HILLSBOROUGH, N.C. — Investigators combed through shards of glass, looked for residue of flammable accelerant and tried to narrow down the overnight hours when someone torched a local Republican Party office by throwing a flammable device through the window.
The mayor said he wasn’t aware of any surveillance footage from the immediate vicinity, and the office sits where there wouldn’t normally be foot traffic late at night — in a decades-old retail complex that backs up to a wooded area and is set back from a main road.
A bottle filled with flammable liquid was thrown through the window of the Orange County Republican Party headquarters early Sunday, damaging the interior before burning out, according to authorities.
Someone also spray-painted “Nazi Republicans leave town or else” on a nearby wall. The office was empty and no one was injured.
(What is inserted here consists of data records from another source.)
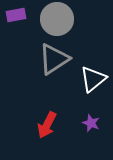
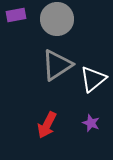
gray triangle: moved 3 px right, 6 px down
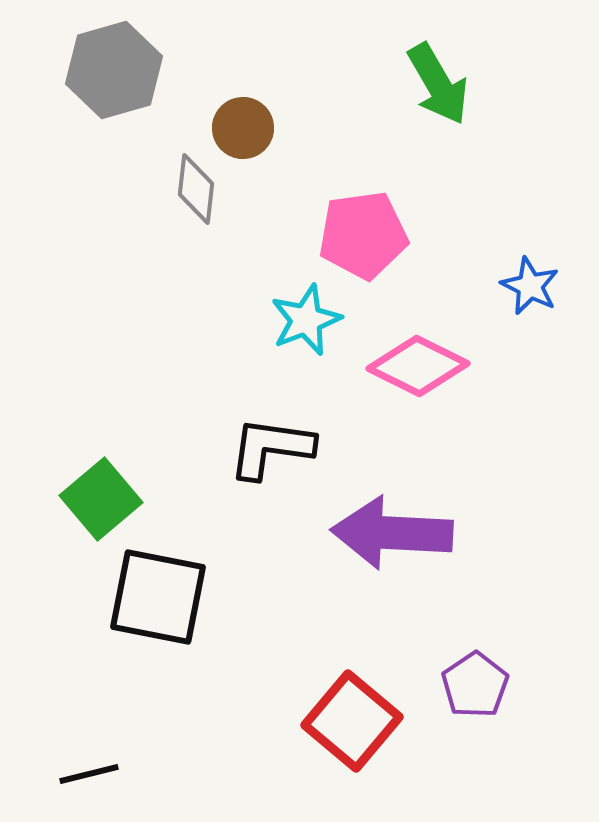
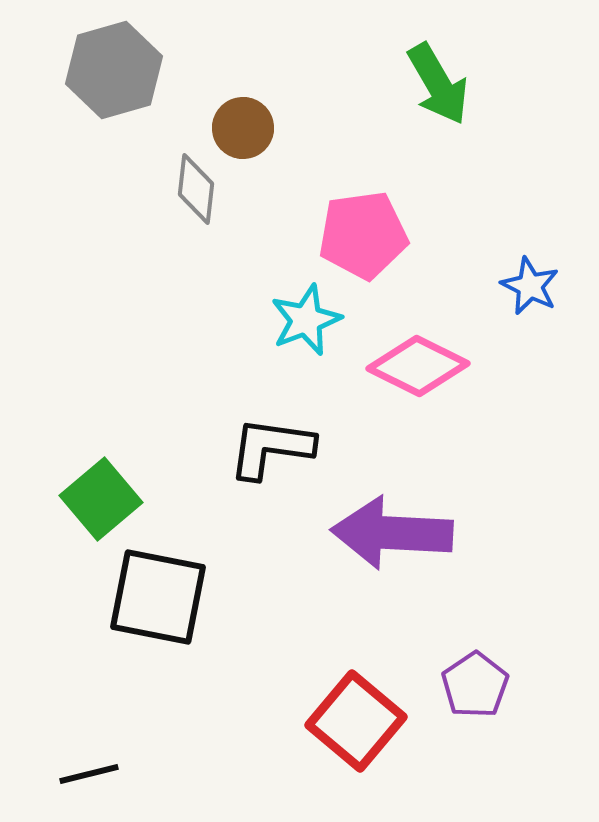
red square: moved 4 px right
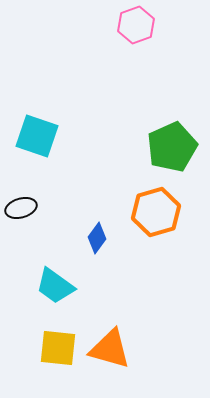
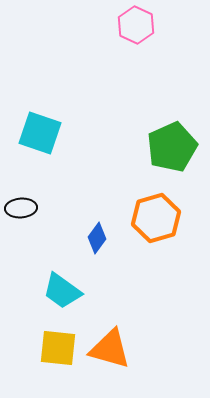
pink hexagon: rotated 15 degrees counterclockwise
cyan square: moved 3 px right, 3 px up
black ellipse: rotated 12 degrees clockwise
orange hexagon: moved 6 px down
cyan trapezoid: moved 7 px right, 5 px down
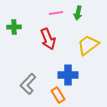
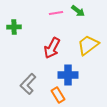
green arrow: moved 2 px up; rotated 64 degrees counterclockwise
red arrow: moved 4 px right, 9 px down; rotated 50 degrees clockwise
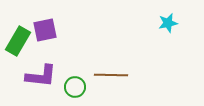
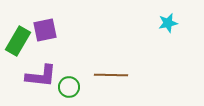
green circle: moved 6 px left
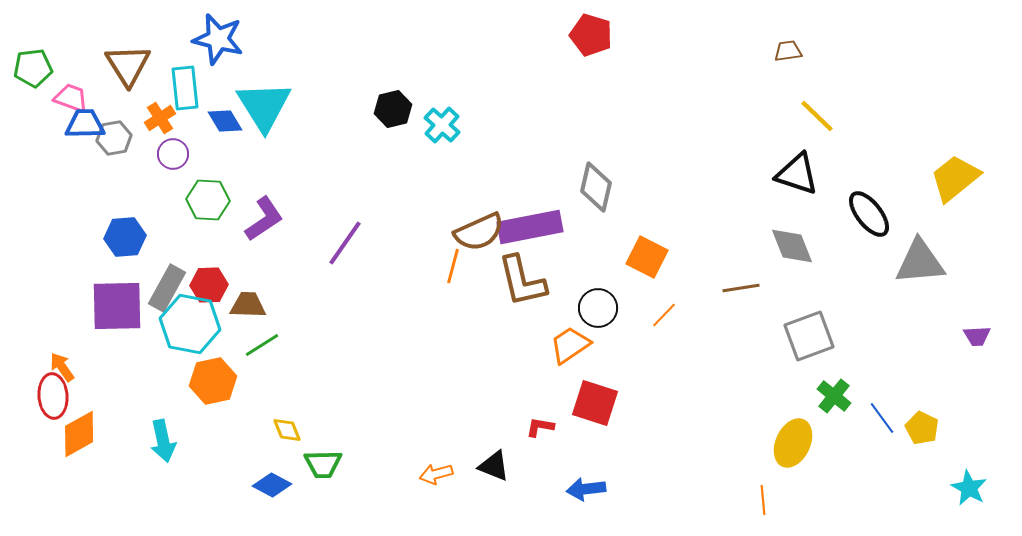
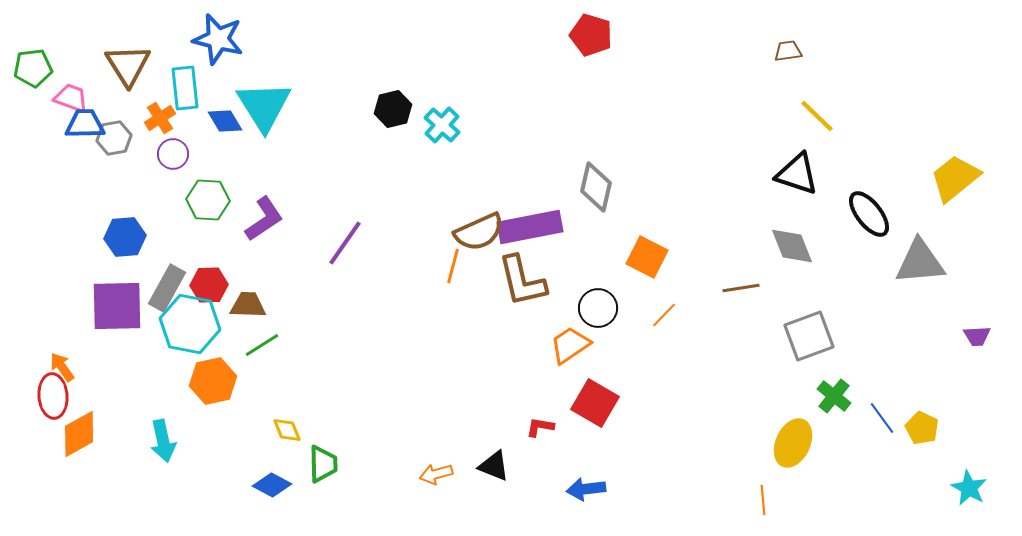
red square at (595, 403): rotated 12 degrees clockwise
green trapezoid at (323, 464): rotated 90 degrees counterclockwise
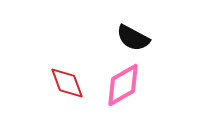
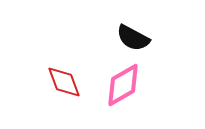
red diamond: moved 3 px left, 1 px up
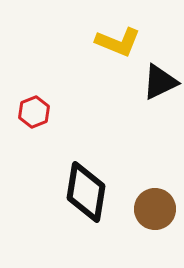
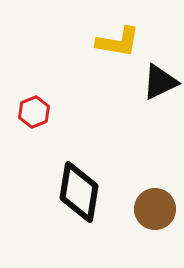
yellow L-shape: rotated 12 degrees counterclockwise
black diamond: moved 7 px left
Local party officials reopened a makeshift operation on folding tables outside the office Monday while uniformed police looked on. Plainclothes investigators looked for evidence at the scene as state, local and federal investigators divided up leads.
“We have had people working on it from three different federal agencies, state agencies, our local folks, all day today, running down leads, working different parts of the investigation,” Hillsborough Police Chief Duane Hampton told The Associated Press in a phone interview.
He declined to say how confident he was that the evidence would lead to an arrest.
North Carolina’s Republican Gov. Pat McCrory spoke to reporters at the office, saying he’d never seen anything like it in his political career. McCrory, who’s been touring parts of the state ravaged by floods, said: “To come back near our state Capitol and see a broken window from a Molotov cocktail is unimaginable.”
He also questioned why it took Hillsborough authorities several hours after the 911 call to release information publicly Sunday, suggesting they had initially treated the crime as merely vandalism instead of something more serious.